Even if Rahilla and her baby survive the birth experience, it doesn’t mean they are in the clear. Poverty and other hardships of village life, such as an inadequate water supply, poor sanitation, a lack of appropriate education and illnesses causes Nigeria’s under-five-years mortality rate to skyrocket to 210 per 1000 births. This is in stark contrast to Australia’s under-five-years mortality rate of only 6 per 1000 births. Sadly, in Nigeria about one-third of children under five are seriously malnourished. Family planning is not a common practice, so women tend to have many babies in a short period of time, making ends hard to meet. It is not spoken about but generally understood that some of the children in such a family will probably not survive to adulthood. This is obviously not the ideal fate that any mother would wish for her family but the majority of women in the rural north of Nigeria don’t expect much more from life. They only manage to hold on to a faint and dwindling hope for a better future as they are surrounded by poverty, hunger, neglect, injustice, suffering and death. Yet, we don’t need to let this hope slip through their fingers. A difference can be made in all these areas if we work together to deliver real hope.

This is the desire of Fiona Jara’s heart and the reason why she as a Pioneers worker (through the Overseas Aid and Relief Fund) is facilitating the Gindiri/Panyam midwifery development project. The project aims to address these issues by gathering local women for the purpose of forming a strategy to impact the maternal and child health in Gindiri and surrounding villages. Fiona is hoping to work in partnership with COCIN (Church of Christ in Nigeria) Community Development Programme, through their established aid and development and strong women’s networks. Although the project will involve Fiona supporting the current midwives who are working in the hospitals and clinics in Gindiri and Panyam, the project will seek to focus more on primary rural health by spending time with the Tribal Birth Assistants (TBAs) or women of influence in the village who help with most of the births. In this way she will be working at the grass roots level up to encourage, educate and facilitate the local women in looking after their families’ health.

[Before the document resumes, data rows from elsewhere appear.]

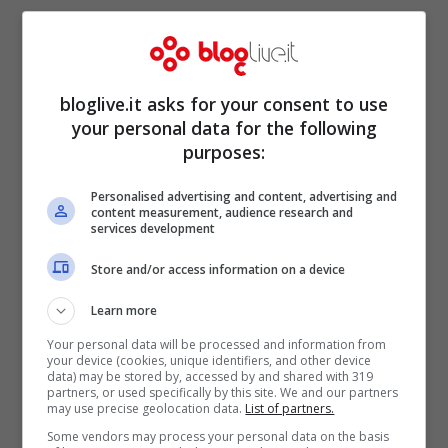
mondo del wrestling come Batista).
Insieme ai suoi compagni di ventura, Quill
sarà impegnato nella missione più difficile:
bloglive.it asks for your consent to use
salvare la galassia
dalle mire infide di
your personal data for the following
purposes:
Ronan.
Personalised advertising and content, advertising and
content measurement, audience research and
A dirigere questo cinecomic evento ci sarà
services development
lo stesso regista di
Thor: The dark world
e
Store and/or access information on a device
Super
,
James Gunn
, con un passato da
Learn more
autore per la popolare casa di produzione
Your personal data will be processed and information from
Troma, specializzata in B-Movies.
your device (cookies, unique identifiers, and other device
data) may be stored by, accessed by and shared with 319
partners, or used specifically by this site. We and our partners
may use precise geolocation data.
List of partners.
Some vendors may process your personal data on the basis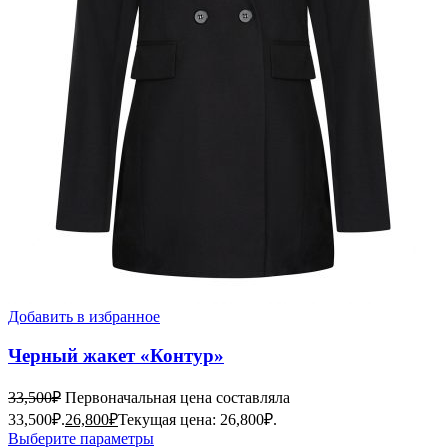
Добавить в избранное
Черный жакет «Контур»
33,500
₽
Первоначальная цена составляла
33,500₽.
26,800
₽
Текущая цена: 26,800₽.
Выберите параметры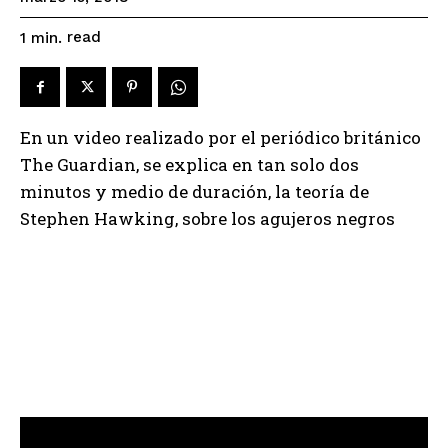
read
1
min.
En un video realizado por el periódico británico
The Guardian, se explica en tan solo dos
minutos y medio de duración, la teoría de
Stephen Hawking, sobre los agujeros negros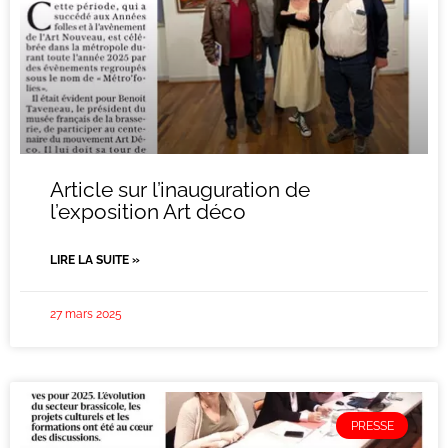
Article sur l’inauguration de
l’exposition Art déco
LIRE LA SUITE »
27 mars 2025
PRESSE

The project will try to incorporate the best of the traditional practices with the needed Western knowledge to improve the current care available, especially in relation to pregnancy, childbirth and infant and maternal health.

Fiona is currently in Jos at language school learning the local trade language, Hausa. She is also learning more about the culture and some of the old wives’ tales that will need to be addressed by the project. For example, there is a common belief that colostrum (the breast milk that is produced by a mother in the first three days following the birth of the baby) is poison because it is a different colour to the usual breast milk. People who believe this tale refuse to breastfeed their baby for the first few days and instead give them a concoction using unclean water from an unsterile cup. This often results in the baby becoming sick rather than receiving the healthy start that colostrum provides. Fiona (with her husband Rick and daughters Tiana and Emily) will be moving to Gindiri at the end of April and plans to commence working part-time on the project in May.

Prayer requests:

  • For good relationships and contacts and wisdom in gathering a team.
  • For wisdom in gathering information and then how to use it.
  • For good language skills to be able to relate well with the women.